One could write a whole book using the Dhammapada quote as a seed thought. It is a jewel of considerable depth. Whilst one may say intellectually “gee that is nice and makes sense”, this is not the same as living it.  If you live immersed in the “wisdom” of conditioned things, the world of a being not so enamoured is so different that you could not meaningfully assemble it. They may as well be from another planet, another galaxy.

Experimental evidence for the impermanence of mankind, his ideas and life-trends, can be found on all sides. What was in yesterday, is out today. What is on-trend and the font of knowledge today will be quaint history in the fullness of time. Yet people will argue and defend that the current way and its ethos is the only way, the best way. What is cutting-edge thinking now, will be superstition later. I am not being overly cynical or negative here, I am trying to show a clear perspective.

Until you attain the notion of impermanence it is likely that you will take much for granted and flail around as if you have all the time in the world. Your actions and thinking will be slack, because there is always tomorrow. Strangely one of the key results of the Dhammapada quote is focus and the realisation that time here on earth is finite. This realisation shows how we squander our time. It follows that it is better to be fully present in everything we do, in each interaction, to live now and not tomorrow. This is pretty difficult because most people do not live now, in the now and can’t easily handle it if you do. If one is focussed and alert, it can unsettle. It one is purposeful in each action, it can remain unseen. Without being overly harsh many like to play games and fanny about. Our fellow beings may not cooperate in our wish to be now.

If you read much of what is attributed to Siddhārtha you can see that he was a pretty focussed being who had a great deal of clarity. He was keen on people applying stuff and not fond of political games. Although Buddhism is often seen as being laid back, the Buddha himself was focussed. The accounts suggest that in his early days he was quite driven and was bold enough to renounce his familial bounty and comfort. He was on a mission to find enlightenment and not wondering what to wear to the Christmas party.

If our happiness and our relationships are based around conditioned things, then that can be taken away. To use a trite example; “be nice to me and buy me diamonds and I will give you a blow job”. This theme of conditional negotiation can be found, albeit in different forms, all over the place. If you noticed I have been on about should and ought, the core mantra of conditioned things. And these conditioned things do not bring happiness, equanimity or peace. If you don’t get what you want, you sulk, if you do get it you are often disappointed and want more. This is suffering.

Our time here is precious, I don’t think game playing is the best use of it. Our relationships are conditional and more in the way of negotiated and volatile alliances of convenience. One has to get past the conditional towards the unconditional in order to get even an inkling of love as opposed to cupboard love. A reckless orientation towards impermanence is wasteful. If one says; “all conditioned things are impermanent man, so like dude it doesn’t really matter.”, one has missed the point and meaning by several light years.

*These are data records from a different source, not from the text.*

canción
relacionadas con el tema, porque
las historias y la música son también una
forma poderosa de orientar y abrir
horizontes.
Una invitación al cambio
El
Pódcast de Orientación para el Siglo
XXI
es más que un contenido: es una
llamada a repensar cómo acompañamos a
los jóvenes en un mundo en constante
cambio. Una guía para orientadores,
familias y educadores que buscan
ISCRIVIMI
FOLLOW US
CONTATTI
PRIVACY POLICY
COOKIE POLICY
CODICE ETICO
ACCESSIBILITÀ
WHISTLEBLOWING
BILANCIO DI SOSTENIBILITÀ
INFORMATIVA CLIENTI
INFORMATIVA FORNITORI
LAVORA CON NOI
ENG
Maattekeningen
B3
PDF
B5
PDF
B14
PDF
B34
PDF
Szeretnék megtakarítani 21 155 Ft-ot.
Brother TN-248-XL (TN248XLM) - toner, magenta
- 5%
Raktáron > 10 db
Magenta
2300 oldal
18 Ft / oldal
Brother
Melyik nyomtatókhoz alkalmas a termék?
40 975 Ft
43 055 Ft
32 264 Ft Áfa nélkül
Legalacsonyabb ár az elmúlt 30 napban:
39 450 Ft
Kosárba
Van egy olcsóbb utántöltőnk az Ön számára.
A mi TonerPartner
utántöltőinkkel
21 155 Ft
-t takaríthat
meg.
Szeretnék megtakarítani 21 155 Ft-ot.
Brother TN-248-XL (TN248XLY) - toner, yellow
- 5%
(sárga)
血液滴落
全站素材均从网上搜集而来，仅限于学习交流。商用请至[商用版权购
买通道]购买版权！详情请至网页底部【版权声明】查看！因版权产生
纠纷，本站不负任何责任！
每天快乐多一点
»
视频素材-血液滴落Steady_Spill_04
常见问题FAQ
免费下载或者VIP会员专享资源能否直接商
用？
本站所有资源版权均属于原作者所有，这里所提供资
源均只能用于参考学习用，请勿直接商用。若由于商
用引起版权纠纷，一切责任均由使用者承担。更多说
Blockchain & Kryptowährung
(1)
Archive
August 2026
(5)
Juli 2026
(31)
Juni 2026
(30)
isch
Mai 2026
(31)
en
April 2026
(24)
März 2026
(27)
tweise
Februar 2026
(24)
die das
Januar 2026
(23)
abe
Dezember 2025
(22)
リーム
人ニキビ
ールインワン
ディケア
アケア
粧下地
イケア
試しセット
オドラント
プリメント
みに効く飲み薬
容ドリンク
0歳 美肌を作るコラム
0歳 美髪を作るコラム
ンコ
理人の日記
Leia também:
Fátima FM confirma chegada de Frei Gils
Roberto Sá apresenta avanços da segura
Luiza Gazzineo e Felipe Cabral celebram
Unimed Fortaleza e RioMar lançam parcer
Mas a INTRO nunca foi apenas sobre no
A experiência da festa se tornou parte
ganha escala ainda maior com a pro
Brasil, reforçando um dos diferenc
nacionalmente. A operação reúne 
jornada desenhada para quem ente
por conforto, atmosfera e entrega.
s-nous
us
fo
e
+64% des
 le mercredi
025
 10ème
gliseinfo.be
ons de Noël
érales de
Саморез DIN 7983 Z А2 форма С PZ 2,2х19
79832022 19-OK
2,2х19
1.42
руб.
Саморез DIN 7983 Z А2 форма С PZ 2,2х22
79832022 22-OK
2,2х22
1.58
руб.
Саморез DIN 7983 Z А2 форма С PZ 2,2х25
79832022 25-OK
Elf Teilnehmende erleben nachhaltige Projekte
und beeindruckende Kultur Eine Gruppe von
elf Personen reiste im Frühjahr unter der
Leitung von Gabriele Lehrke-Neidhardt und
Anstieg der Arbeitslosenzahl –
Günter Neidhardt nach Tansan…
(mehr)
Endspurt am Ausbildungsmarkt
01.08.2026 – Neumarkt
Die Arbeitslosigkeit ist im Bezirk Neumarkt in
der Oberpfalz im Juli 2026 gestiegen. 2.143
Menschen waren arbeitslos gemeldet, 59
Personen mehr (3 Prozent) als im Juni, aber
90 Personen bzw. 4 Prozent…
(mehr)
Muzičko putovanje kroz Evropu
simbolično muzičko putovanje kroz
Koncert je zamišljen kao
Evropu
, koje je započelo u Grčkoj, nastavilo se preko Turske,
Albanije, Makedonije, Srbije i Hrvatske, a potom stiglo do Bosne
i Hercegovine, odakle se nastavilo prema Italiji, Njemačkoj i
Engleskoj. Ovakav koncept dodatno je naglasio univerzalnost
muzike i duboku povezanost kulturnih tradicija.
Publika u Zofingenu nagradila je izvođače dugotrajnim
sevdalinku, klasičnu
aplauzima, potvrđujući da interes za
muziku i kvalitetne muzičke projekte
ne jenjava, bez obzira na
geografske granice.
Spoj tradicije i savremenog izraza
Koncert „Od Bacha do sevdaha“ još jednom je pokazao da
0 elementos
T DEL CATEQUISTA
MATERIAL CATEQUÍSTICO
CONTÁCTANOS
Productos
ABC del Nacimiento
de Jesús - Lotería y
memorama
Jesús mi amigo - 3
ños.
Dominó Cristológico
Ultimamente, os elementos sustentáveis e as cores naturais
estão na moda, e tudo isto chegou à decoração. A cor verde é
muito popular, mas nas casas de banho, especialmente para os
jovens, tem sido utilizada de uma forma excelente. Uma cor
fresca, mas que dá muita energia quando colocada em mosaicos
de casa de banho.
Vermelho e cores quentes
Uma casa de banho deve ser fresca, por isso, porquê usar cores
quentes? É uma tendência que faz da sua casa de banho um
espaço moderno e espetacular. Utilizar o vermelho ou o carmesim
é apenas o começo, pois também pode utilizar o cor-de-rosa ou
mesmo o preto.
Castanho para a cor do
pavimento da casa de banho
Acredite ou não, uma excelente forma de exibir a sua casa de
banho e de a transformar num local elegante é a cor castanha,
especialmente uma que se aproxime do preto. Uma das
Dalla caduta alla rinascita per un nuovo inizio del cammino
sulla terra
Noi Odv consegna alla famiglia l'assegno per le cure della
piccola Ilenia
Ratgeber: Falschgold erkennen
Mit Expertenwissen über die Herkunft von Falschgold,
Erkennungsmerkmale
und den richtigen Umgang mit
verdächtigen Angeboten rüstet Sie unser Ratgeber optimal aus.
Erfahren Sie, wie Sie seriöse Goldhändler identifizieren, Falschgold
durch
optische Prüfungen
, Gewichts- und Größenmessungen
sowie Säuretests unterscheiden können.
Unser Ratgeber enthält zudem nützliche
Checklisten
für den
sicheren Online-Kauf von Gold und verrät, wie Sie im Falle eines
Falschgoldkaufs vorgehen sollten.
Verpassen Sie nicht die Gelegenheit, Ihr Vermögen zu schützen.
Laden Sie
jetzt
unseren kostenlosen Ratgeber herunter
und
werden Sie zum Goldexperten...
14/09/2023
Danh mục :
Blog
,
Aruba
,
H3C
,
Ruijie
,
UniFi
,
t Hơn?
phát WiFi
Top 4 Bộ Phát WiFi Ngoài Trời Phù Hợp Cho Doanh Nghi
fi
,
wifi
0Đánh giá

There is no wisdom in such a fatuous approach.

Unless one is willing to try to let go of attachment to conditioned things and the world of appearances one cannot nor will not see, what is on the other side. These are what obscure the now. The fullness of now, is on the other side of the veil. It is pretty amazing and quite profound, this now thing.

 “All conditioned things are impermanent – when one sees this with wisdom, one turns away from suffering. This is the path to purification.”